I actually think it goes more like this,
1. which boat someone has
2. what water someone has paddled
3. if the day ends in Y


----------



## streamstalker (Jul 8, 2005)

shwookie said:


> There are simply too many better choices.


I'm sorry you bought the wrong kayak and have to work so hard to defend it...


----------



## Coot (Jan 27, 2006)

Thanks for all of the info and opinions.

My short list is the Native Ultimate and the Jackson Kilroy.


----------



## shwookie (Jun 15, 2007)

streamstalker said:


> I'm sorry you bought the wrong kayak and have to work so hard to defend it...


Uh huh.
The only thing right about your boat is the color Jack. :T
Lol.

Neil and I fish in the same circles, just friendly banter in case anyone gets the wrong idea.


----------



## Bubbagon (Mar 8, 2010)

§ **RECORDS SUPPLIED**

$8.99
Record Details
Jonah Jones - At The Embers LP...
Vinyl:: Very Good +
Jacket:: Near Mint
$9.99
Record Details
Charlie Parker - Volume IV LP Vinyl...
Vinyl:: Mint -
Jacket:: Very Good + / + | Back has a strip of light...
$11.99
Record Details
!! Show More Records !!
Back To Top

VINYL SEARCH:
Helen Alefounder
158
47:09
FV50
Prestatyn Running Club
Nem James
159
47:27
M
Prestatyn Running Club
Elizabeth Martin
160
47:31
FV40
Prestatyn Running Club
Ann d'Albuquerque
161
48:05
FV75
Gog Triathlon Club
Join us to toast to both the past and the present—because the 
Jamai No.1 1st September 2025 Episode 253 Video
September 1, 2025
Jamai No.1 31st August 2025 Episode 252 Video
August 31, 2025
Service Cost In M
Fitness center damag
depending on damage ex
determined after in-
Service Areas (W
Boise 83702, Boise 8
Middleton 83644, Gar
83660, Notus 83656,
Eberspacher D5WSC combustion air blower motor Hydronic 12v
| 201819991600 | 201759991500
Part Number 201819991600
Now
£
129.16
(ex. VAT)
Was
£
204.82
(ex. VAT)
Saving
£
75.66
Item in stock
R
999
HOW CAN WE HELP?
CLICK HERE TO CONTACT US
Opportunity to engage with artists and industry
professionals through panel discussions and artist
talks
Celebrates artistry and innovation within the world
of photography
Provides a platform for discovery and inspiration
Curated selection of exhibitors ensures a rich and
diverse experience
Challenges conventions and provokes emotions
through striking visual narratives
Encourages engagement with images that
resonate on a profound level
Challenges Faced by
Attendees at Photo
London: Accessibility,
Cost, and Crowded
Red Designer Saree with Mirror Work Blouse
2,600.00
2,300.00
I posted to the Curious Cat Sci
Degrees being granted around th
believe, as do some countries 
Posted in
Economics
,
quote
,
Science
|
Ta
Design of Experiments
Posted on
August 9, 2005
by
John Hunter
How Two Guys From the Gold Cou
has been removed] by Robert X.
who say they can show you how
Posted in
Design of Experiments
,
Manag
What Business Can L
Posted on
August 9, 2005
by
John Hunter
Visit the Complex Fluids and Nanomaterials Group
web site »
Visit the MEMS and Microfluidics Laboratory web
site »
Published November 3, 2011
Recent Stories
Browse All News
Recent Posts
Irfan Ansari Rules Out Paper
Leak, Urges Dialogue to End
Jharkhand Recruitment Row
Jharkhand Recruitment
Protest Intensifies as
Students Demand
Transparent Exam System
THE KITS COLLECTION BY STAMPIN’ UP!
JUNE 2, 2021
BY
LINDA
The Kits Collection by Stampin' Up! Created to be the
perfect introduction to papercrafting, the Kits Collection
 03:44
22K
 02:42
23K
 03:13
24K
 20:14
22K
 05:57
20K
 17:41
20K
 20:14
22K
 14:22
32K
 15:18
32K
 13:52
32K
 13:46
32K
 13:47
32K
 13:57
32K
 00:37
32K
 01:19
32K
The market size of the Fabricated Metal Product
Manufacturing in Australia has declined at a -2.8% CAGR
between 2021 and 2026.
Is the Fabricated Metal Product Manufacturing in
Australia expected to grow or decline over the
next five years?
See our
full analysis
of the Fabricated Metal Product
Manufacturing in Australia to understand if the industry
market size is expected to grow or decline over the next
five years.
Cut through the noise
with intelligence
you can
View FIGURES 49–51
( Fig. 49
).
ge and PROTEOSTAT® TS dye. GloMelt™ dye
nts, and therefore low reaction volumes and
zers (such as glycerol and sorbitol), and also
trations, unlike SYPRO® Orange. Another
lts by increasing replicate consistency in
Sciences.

§ **WHAT THIS EXERCISE ASKS**
• 1. In the kayak thread, which two boats are on Coot's short list?
• 2. Shorten the paragraph in the kayak thread that begins "Neil and I fish in the same circles" while keeping its main point.
• 3. Write the next part of the kayak thread, starting with the post from Bubbagon.
None of the tasks depends on the entries, so they can be set aside.

§ **WRITTEN ANSWERS**
• 1. The Native Ultimate and the Jackson Kilroy.

• 2. Neil and I know each other from fishing, so the teasing is all in fun.

• 3.
shwookie said:


> I'd argue that the shortcomings of a slippery hull are far easier to overcome than the restrictions created by a well defined front and rear keel.


^^^^^^^^^^^^^^^^
X10

THAT right there sums it up PERFECTLY!!!

Good paddling technique can absolutely offset any loose handling due to keel design.
But there is no way to make a giant front keel go away. You can absolutely compensate for it in flowing water if the flow isn't very pronounced. But there's no way to hide it when it comes to quick eddy turns and catching on rocks in low water.

IF you are looking for a good, all around, do LOTS of things, stable, dry ride, then the Kilroy is a great boat.
If you're primarily a river fisherman, and want a boat for fishing rivers, than the Coosa is really, REALLY hard to beat.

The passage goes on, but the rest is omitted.